Взволнованной, но радостной!
– Королева, которой я сообщил, что ты уходишь, желает сделать тебе свадебный подарок! – сказал ей хозяин.
Бедняжка! Она была отнюдь не красива, скорее даже уродлива. Но она была молода – лет восемнадцать-девятнадцать, не больше, – и свежа, как только что распустившийся пион.
Неужели эта молодость, невинность, свежесть не обезоружили этих двух чудовищ, Екатерину Медичи и ее новую союзницу, Тофану?
Нет! Речь ведь шла об опыте in anima vili, опыте, производимом над низкой душонкой, ничтожном существом; на эту девчушку они смотрели не иначе, как ученые на собаку, кошку или лягушку, коих мучают во имя науки!
Они испытывали не больше угрызений совести, чем Карл IX утром, когда перерезал охотничьим ножом горло ни в чем не повинному ослу.
– Добрый вечер, Фаретта! – воскликнула королева-мать. – Я слышала, ты хочешь покинуть нас? Выходишь замуж, моя милая?
– Госпожа королева… – пробормотала крестьянка.
– Полно стыдиться, девочка моя! Выходить замуж не дурно, а напротив, весьма похвально! Лучше рожать красивых мальчиков, которые затем станут солдатами короля, моего сына, чем быть кухаркой! Ха-ха!
Веселая была дама, эта Екатерина Медичи! Брантом, историк, живший при ее дворе, говорил о ней: «Она всегда охотно смеялась, от природы была жизнерадостна и никогда не лезла за словом в карман».

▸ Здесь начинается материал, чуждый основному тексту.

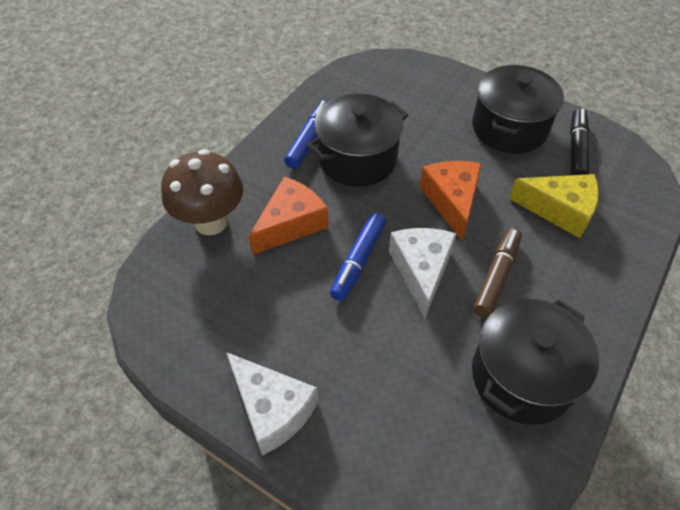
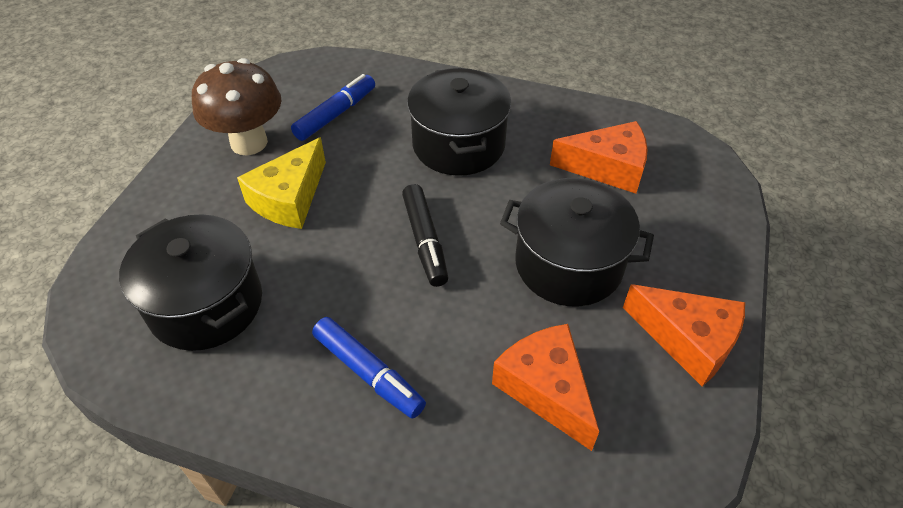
brown marker: 1 -> 0
orange cheese: 2 -> 3
white cheese: 2 -> 0

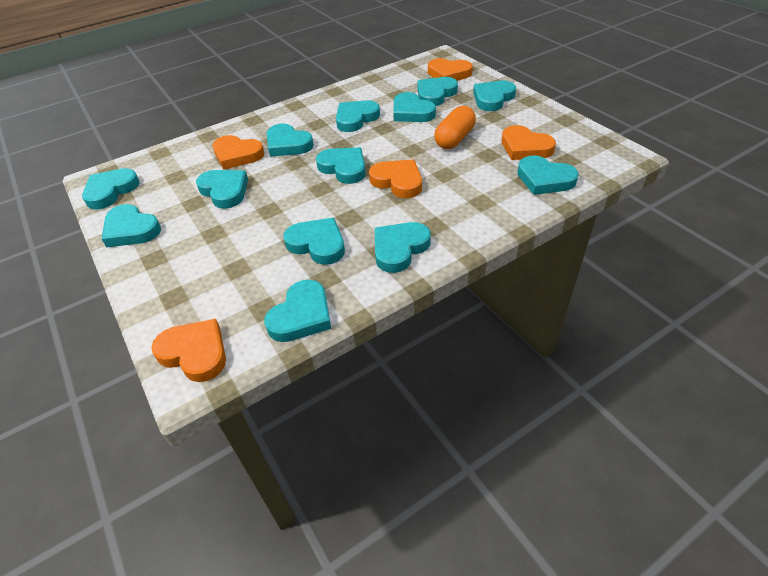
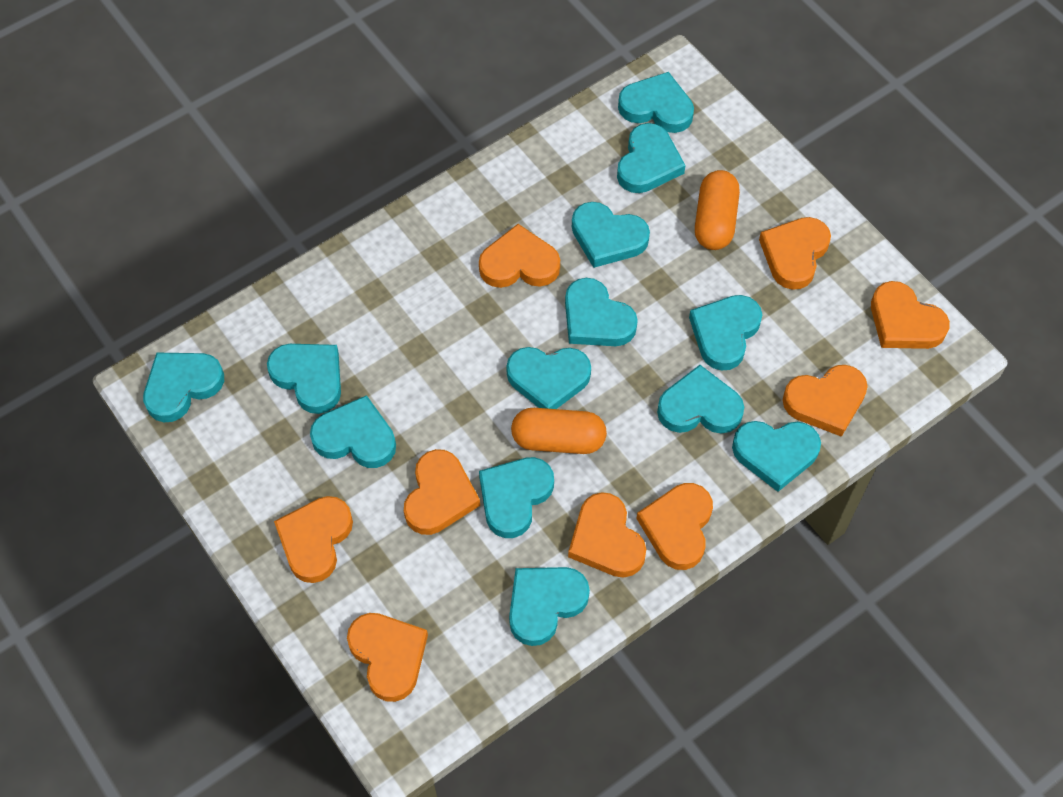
orange capsule: 1 -> 2
orange heart: 5 -> 9

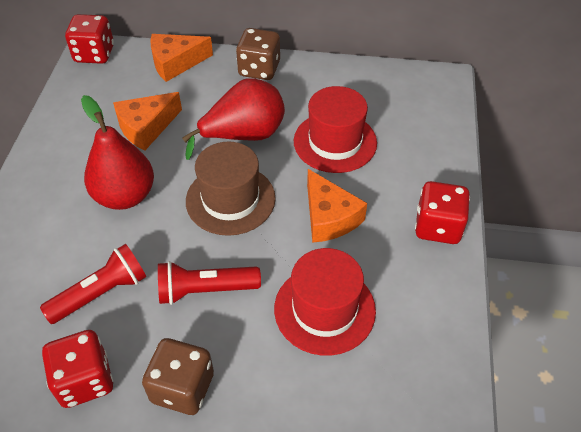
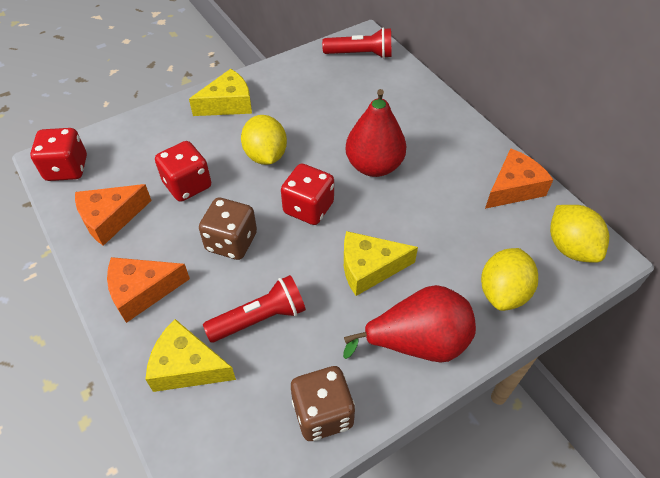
brown hat: 1 -> 0
red hat: 2 -> 0
yellow cheese: 0 -> 3
yellow lemon: 0 -> 3

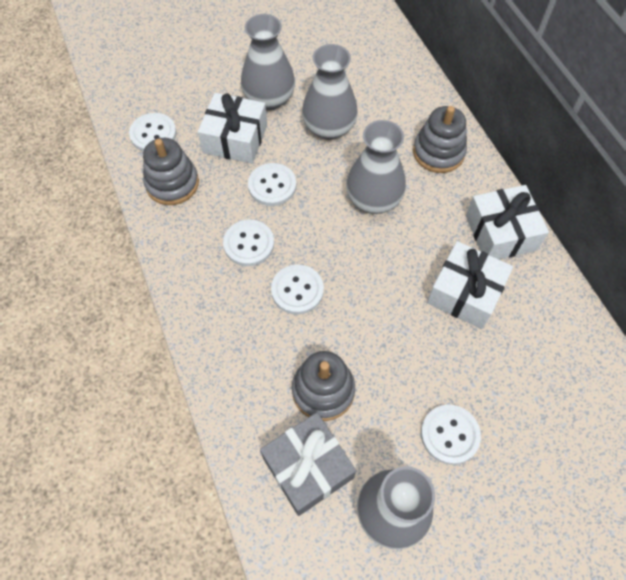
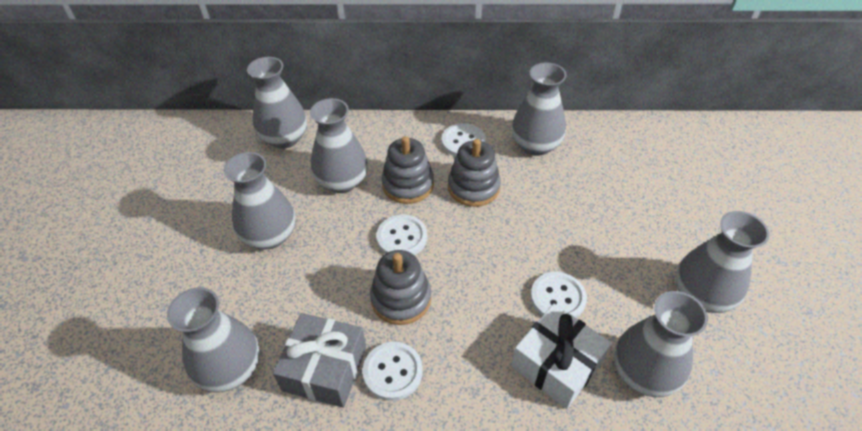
grey vase: 4 -> 7
white button: 5 -> 4
white gift: 3 -> 1

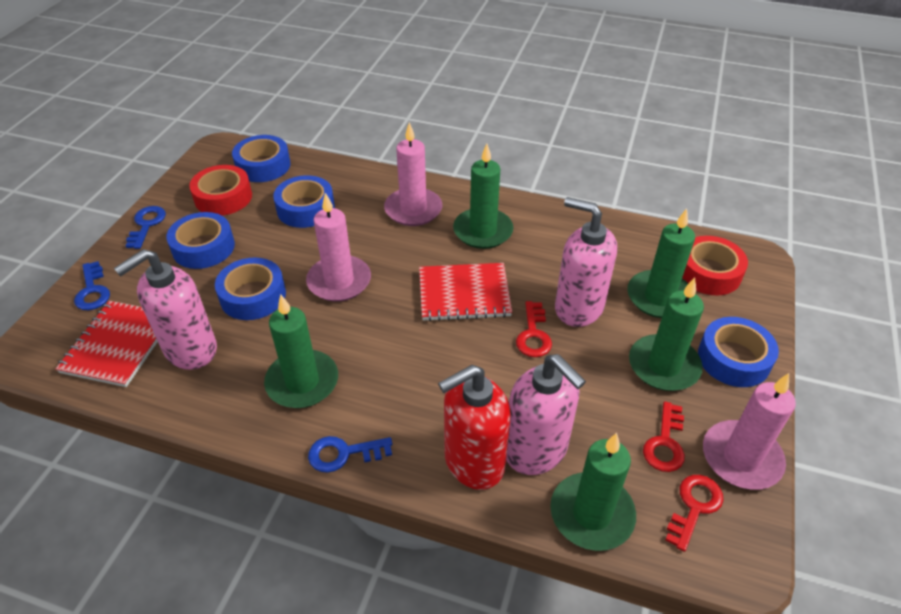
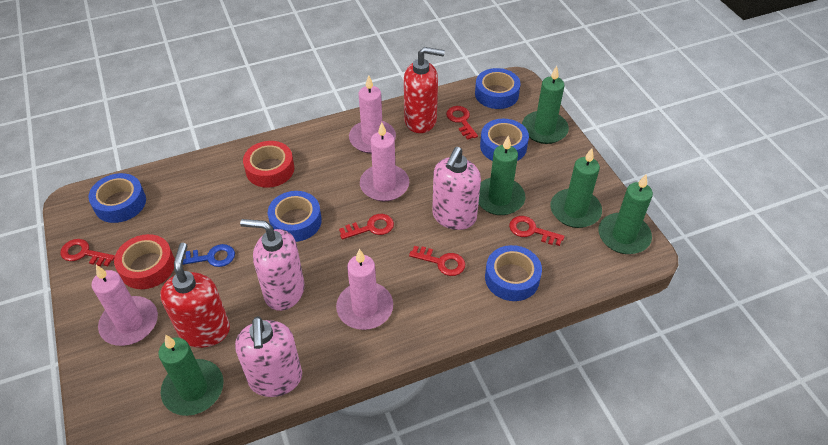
blue key: 3 -> 1
pink candle: 3 -> 4
red key: 3 -> 5
red notebook: 2 -> 0
red soap dispenser: 1 -> 2

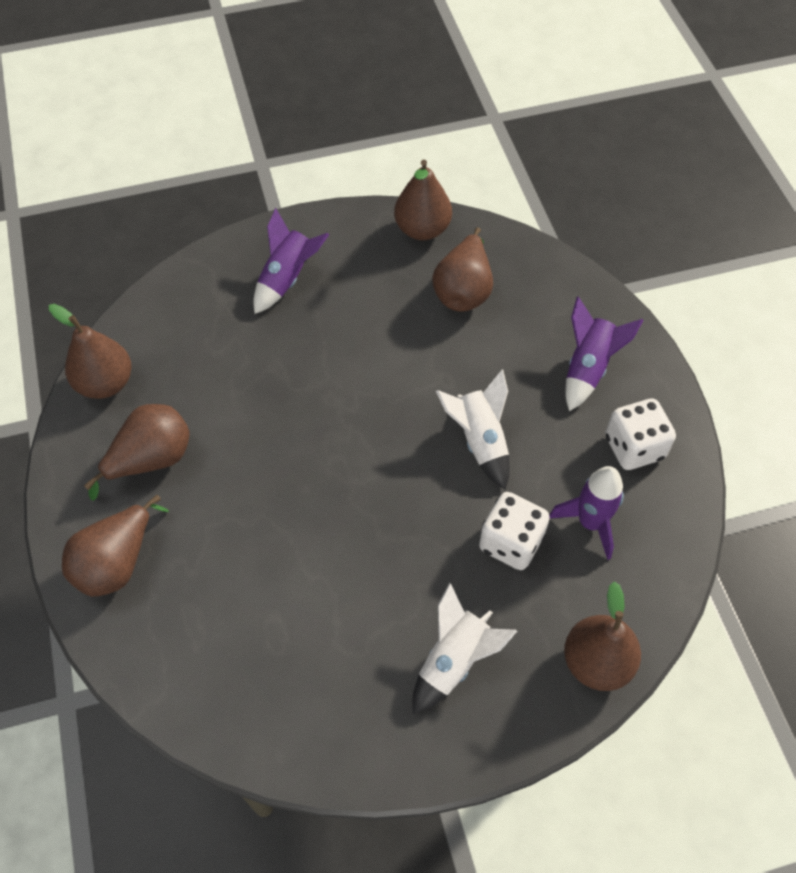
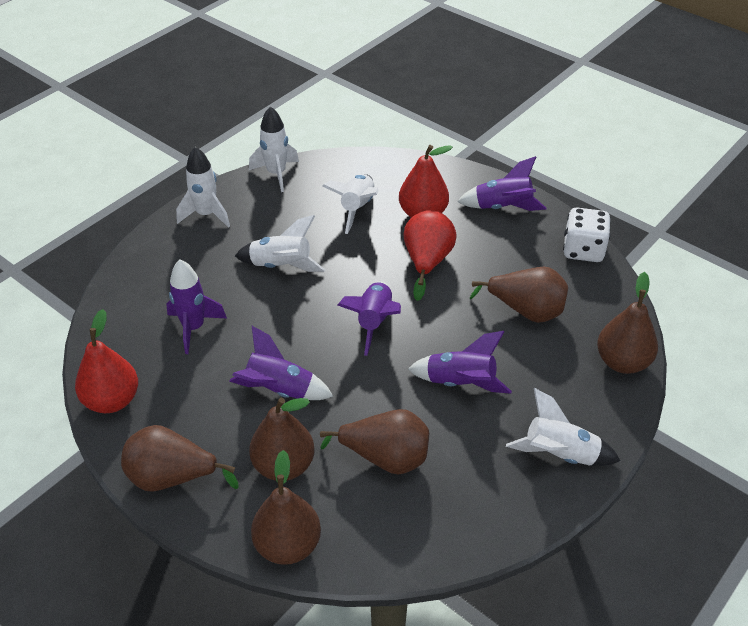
purple rocket: 3 -> 5
red pear: 0 -> 3
white dice: 2 -> 1
white rocket: 2 -> 5

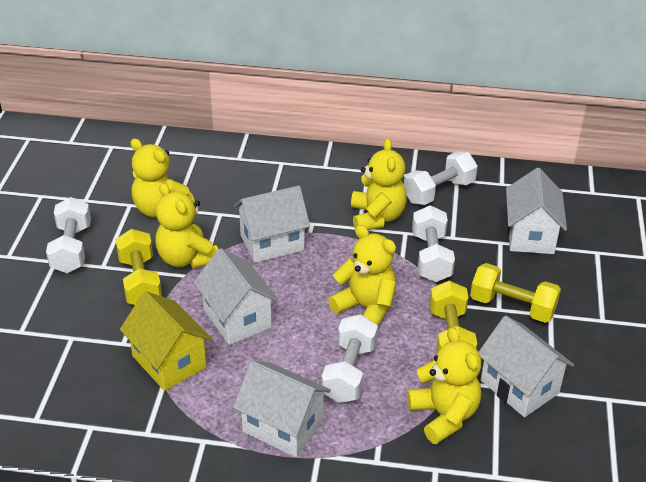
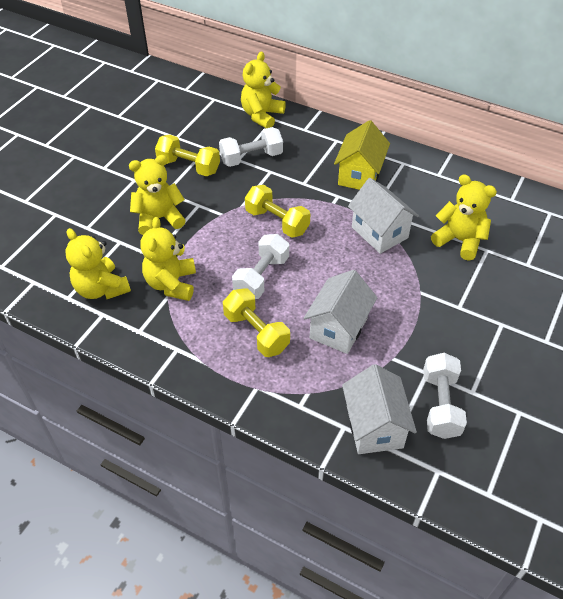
white dumbbell: 4 -> 3
white house: 5 -> 3

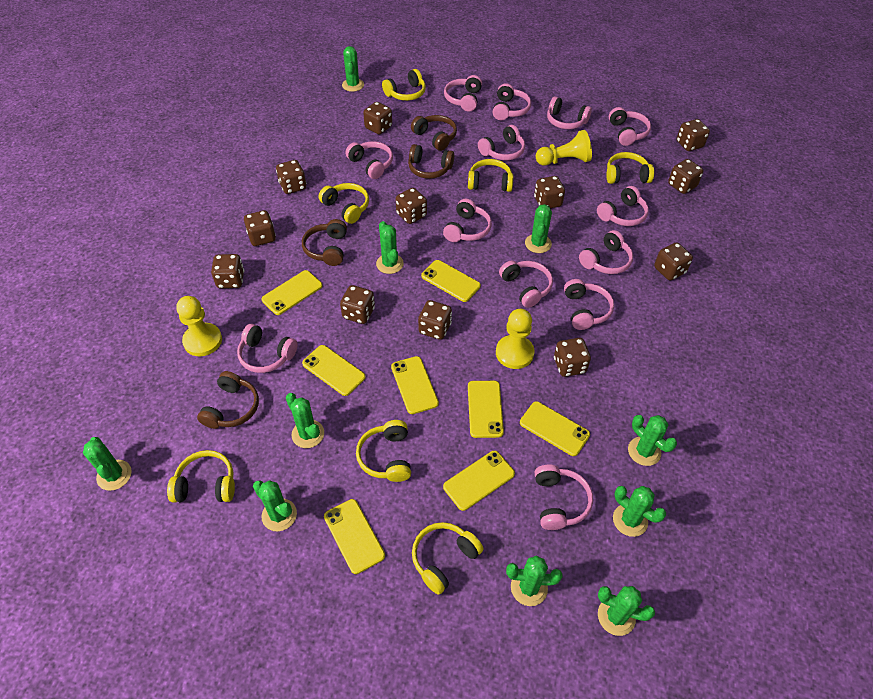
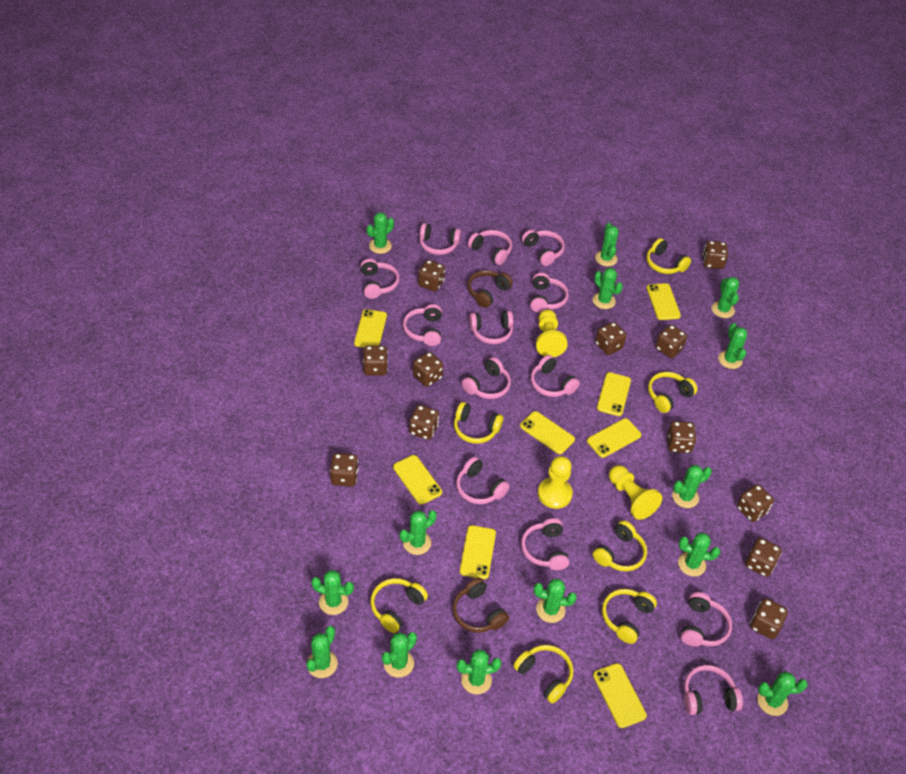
brown headphones: 4 -> 2
green cactus: 10 -> 14

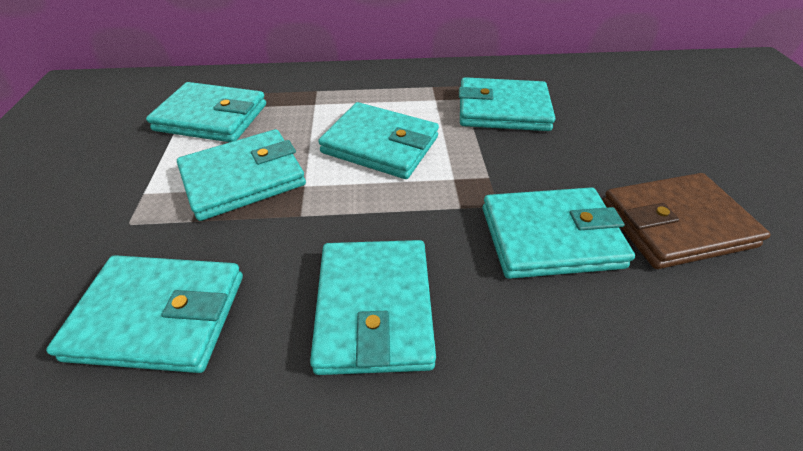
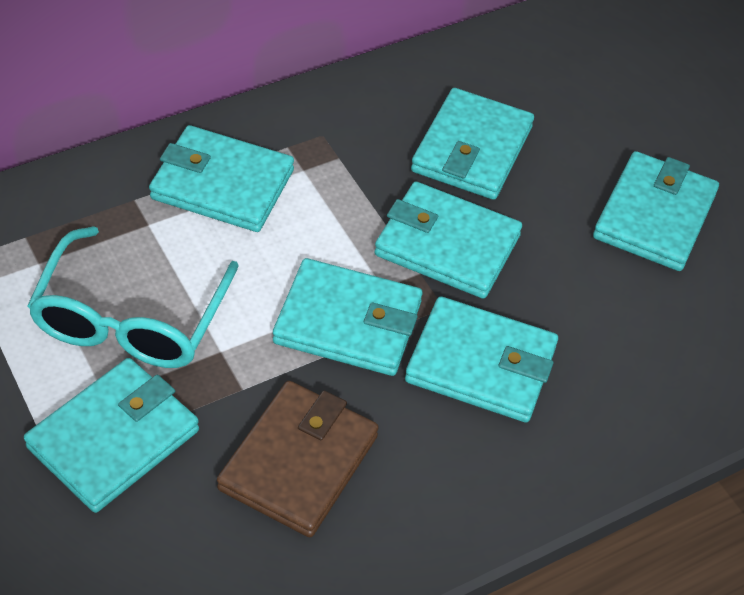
turquoise glasses: 0 -> 1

– Вот, держи, дарю тебе это за то, что потревожила твой сон, – добавила Екатерина, снимая с себя массивную золотую цепь и надевая ее на шею служанке. – Надеюсь, ты на меня больше не сердишься?
– О, госпожа королева!.. Госпожа королева!.. Спасибо! – воскликнула девушка, опускаясь на колени.
Тофана смотрела на нее с притворной снисходительностью.
– Вы очень любите вашего будущего мужа, дитя мое? – спросила она.
– О! Да, сударыня! – ответила молодая нормандка, краснея.
– Как его зовут?
– Венсан Дори.
– Венсан Дори! Что ж, с позволения ее величества, я тоже хочу кое-что вам подарить. Видите эту розу… Я произнесла над ней магическое заклинание… Когда ляжете спать, прижмите эту розу к груди, к самому сердцу.
– И что же скажет моему сердцу эта роза, госпожа? – наивно вопросила Фаретта, осторожно принимая отравленный цветок из рук Тофаны.
– Она скажет вам, любит ли вас господин Венсан Дори так же сильно, как вы его, и будет ли он вам постоянно верен!
– Да? О! Тогда… могу я идти, госпожа королева, чтобы послушать розу? Я вам больше не нужна?
– Нет, нет! Ступай, дитя мое! Желаю тебе спокойной ночи!.. Ступай!